Wednesday, October 20, 2010

Sexual Harassment Roundup

Schools prevailed in three recent Title IX cases involving sexual harassment:
  • A federal court in Pennsylvania refused to enjoin a university disciplinary proceeding allegedly filed in retaliation against a victim of sexual assault for reporting her abuser to authorities. The court recognized that the plaintiff "raises serious concerns about the protections afforded to victims of sexual assault" in that the hearing will require her to confront the person she has accused of sexual assault within one month of the alleged incident and to respond to his charges that her accusations are false. However, the court determined that the hearing itself does not amount to harassment or discrimination against the plaintiff, in part because it will be conducted by a chairperson who can ensure that all questions remain relevant and appropriate, and that the perpetrator of the alleged assault does not have the chance to directly question the victim. Sefanowtcz v. Bucknell Univ., 2010 WL 3938243 (M.D. Pa. Oct. 5, 2010).
  • An elementary school's response was sufficient to preclude Title IX liability for a sexual incident between kindergartners, a federal magistrate has ruled. School officials discovered that one boy touched another's genitals while alone together in the bathroom. The principal then discussed the incident with both boys and their parents, and required oversight to ensure that the boys would not use the bathroom at the same time. These efforts did not prevent a second sexually-suggestive incident between the boys in the bathroom, but they nevertheless could not be characterized as "deliberate indifference." There was no evidence other than the first incident that would have suggested that the perpetrating student would continue to harass the victim, so the district's decision to address this issue with a monitoring requirement.
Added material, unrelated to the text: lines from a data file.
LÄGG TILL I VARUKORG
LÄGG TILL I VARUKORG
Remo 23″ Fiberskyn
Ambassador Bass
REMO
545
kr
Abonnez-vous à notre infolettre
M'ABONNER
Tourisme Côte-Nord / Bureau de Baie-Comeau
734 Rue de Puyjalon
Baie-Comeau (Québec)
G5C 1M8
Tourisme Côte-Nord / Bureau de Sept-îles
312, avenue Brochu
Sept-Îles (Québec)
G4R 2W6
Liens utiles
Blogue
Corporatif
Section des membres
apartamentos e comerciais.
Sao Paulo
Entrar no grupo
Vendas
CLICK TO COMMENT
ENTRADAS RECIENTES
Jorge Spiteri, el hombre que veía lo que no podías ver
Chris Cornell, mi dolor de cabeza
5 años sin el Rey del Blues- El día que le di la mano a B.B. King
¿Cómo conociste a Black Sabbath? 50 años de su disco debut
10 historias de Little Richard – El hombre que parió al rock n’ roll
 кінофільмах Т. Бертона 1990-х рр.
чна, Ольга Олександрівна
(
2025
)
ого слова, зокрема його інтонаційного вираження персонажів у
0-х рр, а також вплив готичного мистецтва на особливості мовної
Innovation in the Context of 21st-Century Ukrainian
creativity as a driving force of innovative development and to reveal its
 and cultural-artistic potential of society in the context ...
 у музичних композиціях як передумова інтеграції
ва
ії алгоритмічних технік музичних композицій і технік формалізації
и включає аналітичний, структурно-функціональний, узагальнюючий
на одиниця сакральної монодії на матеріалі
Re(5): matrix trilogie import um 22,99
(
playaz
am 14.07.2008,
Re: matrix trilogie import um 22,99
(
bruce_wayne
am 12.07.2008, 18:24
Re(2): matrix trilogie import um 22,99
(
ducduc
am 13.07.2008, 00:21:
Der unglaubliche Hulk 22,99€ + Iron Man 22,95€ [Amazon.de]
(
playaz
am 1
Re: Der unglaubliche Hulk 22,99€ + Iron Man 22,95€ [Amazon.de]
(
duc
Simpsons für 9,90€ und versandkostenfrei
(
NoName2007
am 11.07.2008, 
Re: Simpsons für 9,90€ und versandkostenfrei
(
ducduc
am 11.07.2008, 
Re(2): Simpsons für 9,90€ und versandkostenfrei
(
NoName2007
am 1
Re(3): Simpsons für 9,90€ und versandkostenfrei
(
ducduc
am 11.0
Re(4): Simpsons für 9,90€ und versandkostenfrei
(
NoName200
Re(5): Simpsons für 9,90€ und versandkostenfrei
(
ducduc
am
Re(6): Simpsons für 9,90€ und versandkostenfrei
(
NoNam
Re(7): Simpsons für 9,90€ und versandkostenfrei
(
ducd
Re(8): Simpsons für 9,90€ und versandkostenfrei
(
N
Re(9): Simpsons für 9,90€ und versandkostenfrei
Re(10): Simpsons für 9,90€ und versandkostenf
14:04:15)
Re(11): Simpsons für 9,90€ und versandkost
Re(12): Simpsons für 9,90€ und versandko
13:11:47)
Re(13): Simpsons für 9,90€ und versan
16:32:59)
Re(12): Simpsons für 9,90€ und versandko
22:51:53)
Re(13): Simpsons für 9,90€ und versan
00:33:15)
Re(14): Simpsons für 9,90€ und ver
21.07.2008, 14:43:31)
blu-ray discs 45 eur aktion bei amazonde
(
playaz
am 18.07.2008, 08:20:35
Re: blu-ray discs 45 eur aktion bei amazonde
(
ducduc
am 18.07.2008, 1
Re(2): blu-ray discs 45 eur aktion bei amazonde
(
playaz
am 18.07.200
Nor does the fact that the boys somehow managed to evade the bathroom monitor charged to keep them separated render the school's response indifferent one. Brooks v. City of Philadelphia, 2010 WL 392835 (E.D. Pa. Oct. 5, 2010).
  • The Eight Circuit recently granted a school district's motion for summary judgment on a plaintiff's Title IX and constitutional claims stemming from the sexual misconduct of a basketball coach at Delight High School in Delight, Arkansas. The plaintiff's parents sued the school district and various officials after learning that the coach, Chad Smith, was having a sexual relationship with their daughter, a player on the team. On appeal from a decision denying the motion, the appellate court determined that the facts alleged failed to satisfy Title IX's requirement that school district officials have actual notice of sexual abuse or harassment and responded with deliberate indifference. Specifically, the court rejected that prior claims of inappropriate text messaging by Smith produced such notice. District officials had investigated and addressed these messages, and with regards to the only message with sexually suggestive content, determined that it not been sent by the coach at all. The principal also followed up on a rumor that the plaintiff's daughter was skipping class to spend time with Smith, but found no evidence to corroborate this claim. Moreover, other claims of misconduct by the coach (threatening players and directing them in an act of poor sportsmanship) -- though resulting in the district's decision not to renew his contract -- failed to provide adequate notice that he was sleeping with a player. Doe v. Flaherty, 2010 WL 4068748 (8th Cir. Oct. 19, 2010).